When a data science team starts building a marketing mix model, they face a critical choice: PyMC-Marketing or Google's Meridian. Both libraries are popular choices by number of downloads, and on the surface, they look remarkably similar. Both promise state-of-the-art Bayesian inference, handle multi-geo hierarchical models, and come from credible teams. Yet, reliable, direct comparisons are non-existent.

Most existing articles offer high-level, sometimes misleading assessments or use overly simplistic examples. As a result, teams often choose based on brand name (Google), familiarity with an ecosystem (PyMC), or whatever they read last. Months into development, they discover the libraries' limitations, wasting significant time and resources.

To address this gap, we created a rigorous technical benchmark. We performed an apples-to-apples comparison of both libraries using realistic synthetic datasets that mimic everything from single-market startups to global enterprises like Nike or Colgate. We ensured a fair test by using aligned model structures, identical priors and sampling configurations. As the PyMC Labs team, our goal was scientific objectivity, and the benchmark code is publicly available on GitHub for full reproducibility.

Our extensive testing revealed that PyMC-Marketing is the more robust choice for most marketing mix modeling applications. It provides more reliable channel contribution estimates, cutting the error rate in half, runs 2-20x faster depending on dataset size. Its ability to scale to massive enterprise-level datasets and its flexible sampler options are key advantages.

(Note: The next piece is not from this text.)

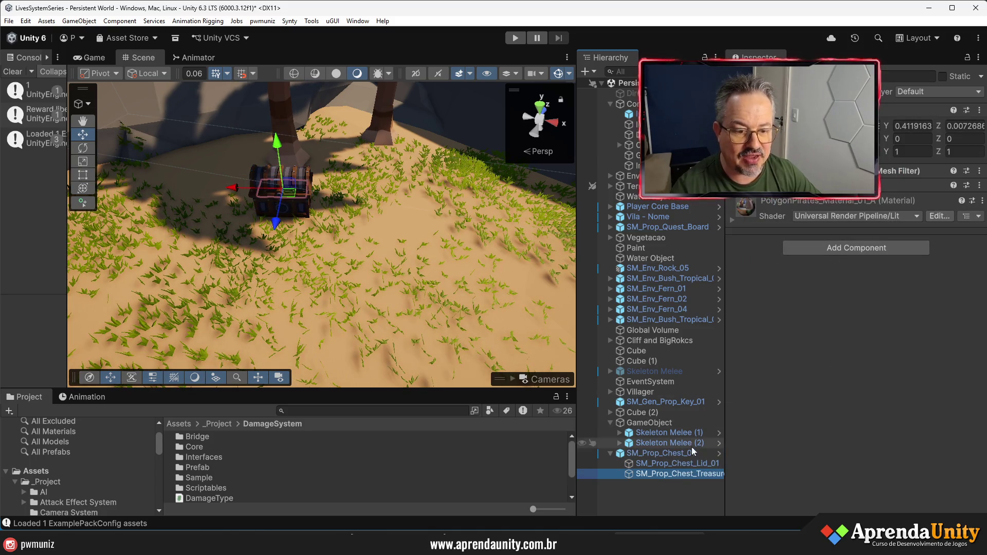
left_click(690, 464)
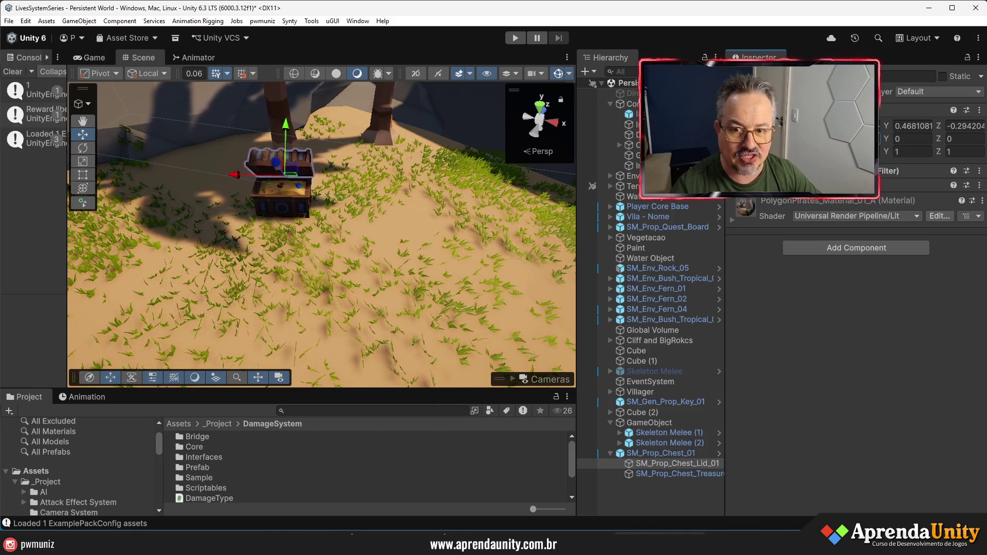
key("alt+Tab")
key("alt+Tab")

The performance gap emerges from architectural differences: PyMC-Marketing's swappable samplers (NumPyro, BlackJAX, Nutpie) versus Meridian's fixed TensorFlow Probability backend, and different approaches to model parametrization and parameter pooling. The only scenario where Meridian might be a consideration is when model storage size is the absolute priority, and you are willing to sacrifice accuracy, speed and uncertainty quantification.

Understanding the Scale: From Startup to Enterprise

We tested these libraries by generating marketing data from four dataset sizes that represent the full spectrum of MMM applications – from early-stage startups to global enterprises like Nike or Colgate.

Scale	Time Span	Geos	Media Channels	Controls	Data Size	Real-World Example
Start-up	2 years	1	4	2	104 x 8	Early-stage D2C with limited channels in one market (e.g: early Warby Parker)
Growth	2 years	2	6	2	262 x 11	Later-stage D2C with multiple markets or verticals (Hims & Hers, Glossier)
Mature	3 years	8	8	4	1,248 x 15	Multi-region digital brand across major markets (e.g: HelloFrsh, Peloton)
Enterprise	4 years	50	30	8	10,400 x 43	Global CPG with several product lines and channels (e.g: Nike, P&G brands)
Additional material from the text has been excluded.